Na semana passada, um subcomitê do Congresso dos EUA fez uma audiência para entender como anda o estado da pesquisa sobre violência armada no país. E a conclusão é que pouco se pesquisa: há décadas não há um programa federal abrangente sobre isso. O caso é tema do editorial da  Bloomberg, conhecida pelas reportagens sobre o mercado financeiro. “Qualquer outro problema de saúde pública que causasse tanta morte, ferimentos e traumas seria um foco de intensa pesquisa governamental. Mas há anos, os legisladores escravizados pelo lobby das armas lutam para manter os pesquisadores – e os eleitores – no escuro”, diz o texto. 

MARIELLE

Está difícil desgrudar do noticiário sobre o assassinato da vereadora e novas informações pipocam o tempo todo. O que não significa necessariamente que a polícia está perto de descobrir os mandantes do crime… Ainda mais depois que o delegado Giniton Lages sugeriu, em coletiva de imprensa, que Ronie Lessa, suspeito pelo assassinato (e matador de aluguel, como já se apurou) poderia ter agido por conta própria, num verdadeiro “crime de ódio”, porque “você percebe ódio, percebe um comportamento de alguém capaz de resolver uma diferença da forma como foi no caso Marielle”. Segundo ele, a identificação dos mandantes está em aberto para uma segunda fase do inquérito. 

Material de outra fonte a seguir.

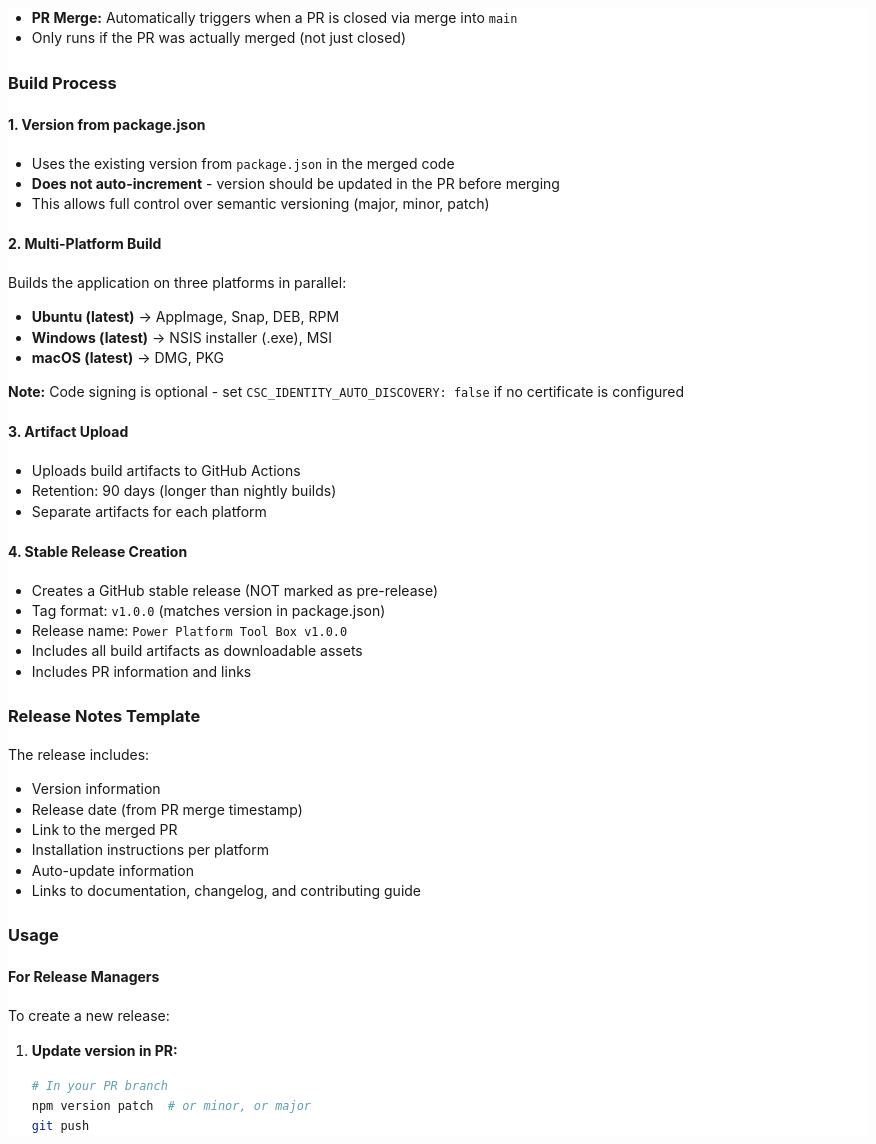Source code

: - **PR Merge:** Automatically triggers when a PR is closed via merge into `main`
- Only runs if the PR was actually merged (not just closed)

### Build Process

#### 1. Version from package.json
- Uses the existing version from `package.json` in the merged code
- **Does not auto-increment** - version should be updated in the PR before merging
- This allows full control over semantic versioning (major, minor, patch)

#### 2. Multi-Platform Build
Builds the application on three platforms in parallel:
- **Ubuntu (latest)** → AppImage, Snap, DEB, RPM
- **Windows (latest)** → NSIS installer (.exe), MSI
- **macOS (latest)** → DMG, PKG

**Note:** Code signing is optional - set `CSC_IDENTITY_AUTO_DISCOVERY: false` if no certificate is configured

#### 3. Artifact Upload
- Uploads build artifacts to GitHub Actions
- Retention: 90 days (longer than nightly builds)
- Separate artifacts for each platform

#### 4. Stable Release Creation
- Creates a GitHub stable release (NOT marked as pre-release)
- Tag format: `v1.0.0` (matches version in package.json)
- Release name: `Power Platform Tool Box v1.0.0`
- Includes all build artifacts as downloadable assets
- Includes PR information and links

### Release Notes Template

The release includes:
- Version information
- Release date (from PR merge timestamp)
- Link to the merged PR
- Installation instructions per platform
- Auto-update information
- Links to documentation, changelog, and contributing guide

### Usage

#### For Release Managers

To create a new release:

1. **Update version in PR:**
   ```bash
   # In your PR branch
   npm version patch  # or minor, or major
   git push
   ```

Ao mesmo tempo, o governador Wilson Witzel afirmou que o crime foi elucidado, mesmo sem que se conheçam os motivos e os mandantes. “É uma resposta importante que nós estamos dando para a sociedade: a elucidação de um crime bárbaro cometido contra uma parlamentar, uma mulher, no exercício de sua atividade democrática. Teve sua vida ceifada de forma inaceitável”. Durante a campanha eleitoral, ele animou uma pequena multidão no interior do estado ao lado dos então candidatos a vereador e deputado estadual que quebraram e exibiram a famosa placa em homenagem à Marielle, enquanto prometiam “varrer” militantes de esquerda. Segundo Witzel, os acusados pelo crime vão ser convidados a fazer delação premiada. 

Já Bolsonaro, em coletiva de imprensa…: “também tô interessado em saber quem mandou me matar” 

No fim da tarde, a polícia civil encontrou 117 fuzis M-16 incompletos na casa de um amigo de Ronie Lessa. Foi a maior apreensão de fuzis da história do Rio – e, vejam só, nenhum tiro foi disparado para isso.